▶ [Selected text]
Health Insurance Companies Should Stop Stifling Innovation

One thing’s for sure — deductibles are on the rise. Just like when you get into a car accident, you’ve got to spend your deductible and then your car insurance starts covering the repairs. Except, when you’re getting your car fixed, you can get multiple estimates and shop around based on price and quality. In healthcare, it’s nearly impossible to get a cost estimate up-front for something as simple as, say, putting tubes in your kid’s ears.

This didn’t matter so much just a few years ago because deductibles used to be a few hundred dollars. But now look at what’s happened:

The above numbers are employer-sponsored plans. But let’s look at Obamacare plans:

Deductibles are skyrocketing. But here’s the issue — you can only spend your deductible on things your health insurance approves at rates they’ve set. Now, a health insurance company’s only job is to predict next year’s expenses and adjust your premiums accordingly. That is the core of an insurance company. And as long as you and/or your employer keep paying your premiums, they’re happy to continue the status quo. Their method of controlling costs is to negotiate rates for expensive services, typically with hospitals and large physician groups in expensive specialties. One long stay in an ICU can be $2M, which is ~7,000 urgent care visits. They don’t care so much about negotiating costs for relatively inexpensive things like urgent care centers and MRIs.

But they want to force you to spend your hard-earned out of pocket money on things they don’t prioritize as part of their business model.

This practice stifles innovation and competition because you can only spend on approved, in-network services. And doctors and hospitals are still billing as if you have no deductible and insurance companies are paying everything for you. For example, a radiology center is not competing with others based on price and billing you a smaller amount because you haven’t yet spent your deductible. They’re billing you the same ridiculously high amount they’d bill your insurance company. And insurance companies have made this concept “illegal” in the contracts they have with the radiology center. According to the contract, the radiology center must bill you and the insurance company the same price.

▶ [Exercises]
(1) Decide whether each statement below agrees with the health insurance article. Answer yes or no, and quote the deciding words of the article. (a) Insurers control costs by negotiating rates for expensive services, typically with hospitals and large physician groups. (b) Insurers care a great deal about negotiating costs for urgent care centers and MRIs. (c) Under its contract, a radiology center may bill the patient a lower price than it bills the insurer.
(2) In one to three sentences, explain why the health insurance article says the insurers' practice stifles innovation and competition.

▶ [Data listing]
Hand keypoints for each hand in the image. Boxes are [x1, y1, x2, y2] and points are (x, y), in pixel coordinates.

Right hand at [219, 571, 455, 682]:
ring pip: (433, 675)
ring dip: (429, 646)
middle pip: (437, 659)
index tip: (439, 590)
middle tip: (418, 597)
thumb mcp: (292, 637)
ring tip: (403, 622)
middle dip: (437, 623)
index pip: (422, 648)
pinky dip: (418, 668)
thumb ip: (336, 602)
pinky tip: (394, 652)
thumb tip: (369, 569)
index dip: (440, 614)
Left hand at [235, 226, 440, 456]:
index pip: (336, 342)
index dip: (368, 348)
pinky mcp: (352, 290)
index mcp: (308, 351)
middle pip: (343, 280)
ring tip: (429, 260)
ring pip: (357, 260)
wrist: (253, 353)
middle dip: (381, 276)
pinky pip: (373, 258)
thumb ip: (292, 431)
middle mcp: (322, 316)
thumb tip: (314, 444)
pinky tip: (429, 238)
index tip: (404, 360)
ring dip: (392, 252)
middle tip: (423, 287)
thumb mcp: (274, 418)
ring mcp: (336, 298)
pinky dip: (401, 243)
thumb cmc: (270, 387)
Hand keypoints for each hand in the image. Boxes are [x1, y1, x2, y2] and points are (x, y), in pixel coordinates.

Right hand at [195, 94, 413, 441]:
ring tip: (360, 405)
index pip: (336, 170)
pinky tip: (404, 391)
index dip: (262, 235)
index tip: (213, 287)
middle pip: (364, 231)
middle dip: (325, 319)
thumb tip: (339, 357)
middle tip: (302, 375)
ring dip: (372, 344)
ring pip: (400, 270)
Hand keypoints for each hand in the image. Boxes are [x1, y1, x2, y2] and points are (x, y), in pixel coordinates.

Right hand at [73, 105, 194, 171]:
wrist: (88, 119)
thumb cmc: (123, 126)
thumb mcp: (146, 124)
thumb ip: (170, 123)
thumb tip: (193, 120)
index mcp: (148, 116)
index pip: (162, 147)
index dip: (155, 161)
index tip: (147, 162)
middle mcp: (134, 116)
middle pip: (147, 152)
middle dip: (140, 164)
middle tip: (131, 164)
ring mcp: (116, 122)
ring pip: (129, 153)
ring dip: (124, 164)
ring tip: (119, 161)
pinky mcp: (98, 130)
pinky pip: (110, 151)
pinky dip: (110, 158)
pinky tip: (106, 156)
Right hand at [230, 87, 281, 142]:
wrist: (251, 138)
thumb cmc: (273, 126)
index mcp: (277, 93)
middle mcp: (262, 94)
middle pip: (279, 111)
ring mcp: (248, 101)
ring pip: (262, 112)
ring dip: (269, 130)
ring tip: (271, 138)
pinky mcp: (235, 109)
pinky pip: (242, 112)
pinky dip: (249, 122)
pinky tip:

▶ [Solutions per task]
(1)
(a) Yes: "Their method of controlling costs is to negotiate rates for expensive services, typically with hospitals and large physician groups in expensive specialties."
(b) No: "They don’t care so much about negotiating costs for relatively inexpensive things like urgent care centers and MRIs."
(c) No: "According to the contract, the radiology center must bill you and the insurance company the same price."

(2) The practice stifles innovation and competition because patients can spend their deductible only on approved, in-network services. Providers also bill patients who haven't yet met their deductible the same high amount they would bill the insurer, so a radiology center doesn't compete on price. The insurers' contracts require it to charge the patient and the insurer the same price.